Looks like Krosa has downgraded to an ordinary typhoon, good news for the island….meanwhile Variety offers some typhoon relief in the form of a view of Taiwan’s movie industry that blames the government’s inability to back the industry as a major impediment to its expansion:

In 2003, following the rare B.O. success of Columbia-backed thriller “Double Vision,” GIO said funding would favor bigger-budget and commercially oriented pictures and that it would open its Domestic Film Guidance pool to films that were international co-productions. Later, GIO minister Pasuya Yao switched the emphasis to quantity, setting out plans for 100 movies a year. More recently, another GIO minister, Cheng Wen-tsan, said the focus should be on big-budget pics and TV series.

In 2004, GIO talked of creating a tax-funding scheme similar to ones on offer in Europe (businesses producing films with one-third of the cast Taiwanese and using Taiwanese locations for one-third of screen time would qualify for income tax credits). But to date, the system has proved unwieldy.

Wang Ying-hsiang, who heads producer-distrib Long Shong Pictures and is also prexy of the Chinese Movie & TV Union Federation, says that, despite the muddles, the government is trying to help.

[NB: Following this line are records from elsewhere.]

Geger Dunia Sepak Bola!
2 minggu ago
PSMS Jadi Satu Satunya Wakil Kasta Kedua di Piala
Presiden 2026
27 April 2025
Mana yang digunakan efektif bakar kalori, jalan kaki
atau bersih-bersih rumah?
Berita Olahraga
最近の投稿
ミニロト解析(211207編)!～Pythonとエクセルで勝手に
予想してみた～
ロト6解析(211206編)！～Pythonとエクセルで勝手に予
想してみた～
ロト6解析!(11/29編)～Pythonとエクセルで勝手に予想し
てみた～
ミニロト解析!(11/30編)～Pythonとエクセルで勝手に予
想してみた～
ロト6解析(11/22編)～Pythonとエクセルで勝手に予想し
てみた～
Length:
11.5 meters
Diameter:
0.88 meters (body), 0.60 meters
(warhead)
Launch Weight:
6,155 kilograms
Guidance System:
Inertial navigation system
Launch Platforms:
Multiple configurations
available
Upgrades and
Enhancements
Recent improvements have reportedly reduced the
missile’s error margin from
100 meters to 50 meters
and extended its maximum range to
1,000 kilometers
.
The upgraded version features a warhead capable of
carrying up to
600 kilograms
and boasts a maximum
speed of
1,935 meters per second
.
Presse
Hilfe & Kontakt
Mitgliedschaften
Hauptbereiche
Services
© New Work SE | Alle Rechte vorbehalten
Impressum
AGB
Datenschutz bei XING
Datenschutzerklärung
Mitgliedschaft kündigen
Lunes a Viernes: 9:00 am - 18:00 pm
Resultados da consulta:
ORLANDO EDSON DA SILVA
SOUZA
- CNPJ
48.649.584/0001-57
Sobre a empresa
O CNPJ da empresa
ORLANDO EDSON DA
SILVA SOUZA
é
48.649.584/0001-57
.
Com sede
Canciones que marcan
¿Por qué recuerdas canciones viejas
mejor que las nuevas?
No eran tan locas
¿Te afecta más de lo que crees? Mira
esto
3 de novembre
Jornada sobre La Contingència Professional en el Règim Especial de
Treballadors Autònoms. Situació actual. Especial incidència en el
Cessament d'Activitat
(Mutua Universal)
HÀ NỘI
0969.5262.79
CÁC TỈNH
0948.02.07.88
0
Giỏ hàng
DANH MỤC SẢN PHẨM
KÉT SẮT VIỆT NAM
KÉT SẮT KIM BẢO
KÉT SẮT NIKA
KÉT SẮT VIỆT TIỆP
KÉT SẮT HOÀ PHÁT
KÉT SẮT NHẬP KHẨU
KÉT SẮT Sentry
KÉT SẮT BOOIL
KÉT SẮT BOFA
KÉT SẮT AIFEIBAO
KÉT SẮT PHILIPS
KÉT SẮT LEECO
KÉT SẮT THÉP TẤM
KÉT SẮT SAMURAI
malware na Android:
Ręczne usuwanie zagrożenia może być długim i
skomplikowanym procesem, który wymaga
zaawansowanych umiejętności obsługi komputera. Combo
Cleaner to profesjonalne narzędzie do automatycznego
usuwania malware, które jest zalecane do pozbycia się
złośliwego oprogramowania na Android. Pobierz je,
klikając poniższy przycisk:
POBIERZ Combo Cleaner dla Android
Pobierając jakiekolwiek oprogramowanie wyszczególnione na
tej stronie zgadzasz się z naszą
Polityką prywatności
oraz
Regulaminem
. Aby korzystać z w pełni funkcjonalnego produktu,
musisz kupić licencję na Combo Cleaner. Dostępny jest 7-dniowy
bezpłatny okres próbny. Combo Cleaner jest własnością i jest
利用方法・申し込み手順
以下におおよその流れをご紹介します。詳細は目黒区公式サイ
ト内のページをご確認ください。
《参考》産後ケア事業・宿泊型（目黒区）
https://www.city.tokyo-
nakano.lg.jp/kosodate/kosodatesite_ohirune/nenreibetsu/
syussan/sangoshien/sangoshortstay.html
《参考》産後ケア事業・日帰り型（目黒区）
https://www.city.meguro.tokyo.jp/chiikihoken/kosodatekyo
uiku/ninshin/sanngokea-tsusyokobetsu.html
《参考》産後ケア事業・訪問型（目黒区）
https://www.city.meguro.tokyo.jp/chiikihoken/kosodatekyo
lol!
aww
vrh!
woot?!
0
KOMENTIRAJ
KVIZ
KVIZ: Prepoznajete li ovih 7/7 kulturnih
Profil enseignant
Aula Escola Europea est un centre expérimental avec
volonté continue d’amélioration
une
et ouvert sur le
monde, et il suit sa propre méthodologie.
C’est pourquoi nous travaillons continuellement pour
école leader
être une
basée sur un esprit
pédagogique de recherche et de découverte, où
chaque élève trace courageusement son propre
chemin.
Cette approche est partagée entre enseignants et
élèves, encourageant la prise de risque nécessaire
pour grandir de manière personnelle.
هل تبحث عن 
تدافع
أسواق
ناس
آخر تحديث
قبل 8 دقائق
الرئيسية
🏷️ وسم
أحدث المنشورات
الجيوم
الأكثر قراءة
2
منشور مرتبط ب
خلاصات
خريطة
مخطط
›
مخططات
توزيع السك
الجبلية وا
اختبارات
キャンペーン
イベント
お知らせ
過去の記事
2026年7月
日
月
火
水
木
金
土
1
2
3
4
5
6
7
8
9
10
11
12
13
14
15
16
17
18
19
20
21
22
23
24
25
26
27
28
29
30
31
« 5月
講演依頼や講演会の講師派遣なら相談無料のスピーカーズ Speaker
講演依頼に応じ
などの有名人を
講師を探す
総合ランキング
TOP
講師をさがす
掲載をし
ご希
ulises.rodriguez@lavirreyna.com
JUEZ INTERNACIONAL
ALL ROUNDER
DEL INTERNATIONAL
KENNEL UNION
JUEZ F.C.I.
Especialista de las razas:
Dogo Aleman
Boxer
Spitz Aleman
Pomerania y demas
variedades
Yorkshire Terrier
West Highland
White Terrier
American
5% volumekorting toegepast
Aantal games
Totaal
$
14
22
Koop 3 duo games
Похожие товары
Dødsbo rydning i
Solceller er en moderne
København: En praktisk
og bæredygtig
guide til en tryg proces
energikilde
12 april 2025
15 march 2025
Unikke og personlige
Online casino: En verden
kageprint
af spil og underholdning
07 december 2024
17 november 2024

He adds that under the latest structure, the government has allocated a total of NT600 million ($18.2 million) over a five-year period for productions. Of this, $3 million will be given as grants with evaluation based on script quality. The remainder will be provided as loans with very soft repayment terms and no upper limit to the size of the advance. Co-productions will be eligible with funding provided through the Taiwanese shingle.

Some 500 projects have been submitted for funding approval, but a new hurdle is the ankling of GIO’s Dept. of Motion Pictures director Peggy Chou, who has yet to be replaced.

“Our problems have much to do with the legacy of Taiwan’s entry into the World Trade Organization,” Wang says. “Our movies are classified as services, which limits the way that government can aid the sector. Our battle must be to have them reclassified as cultural goods in the way that they are in some other countries.”

The government seems to have missed a good opportunity here to market Taiwan in ways that can reach millions.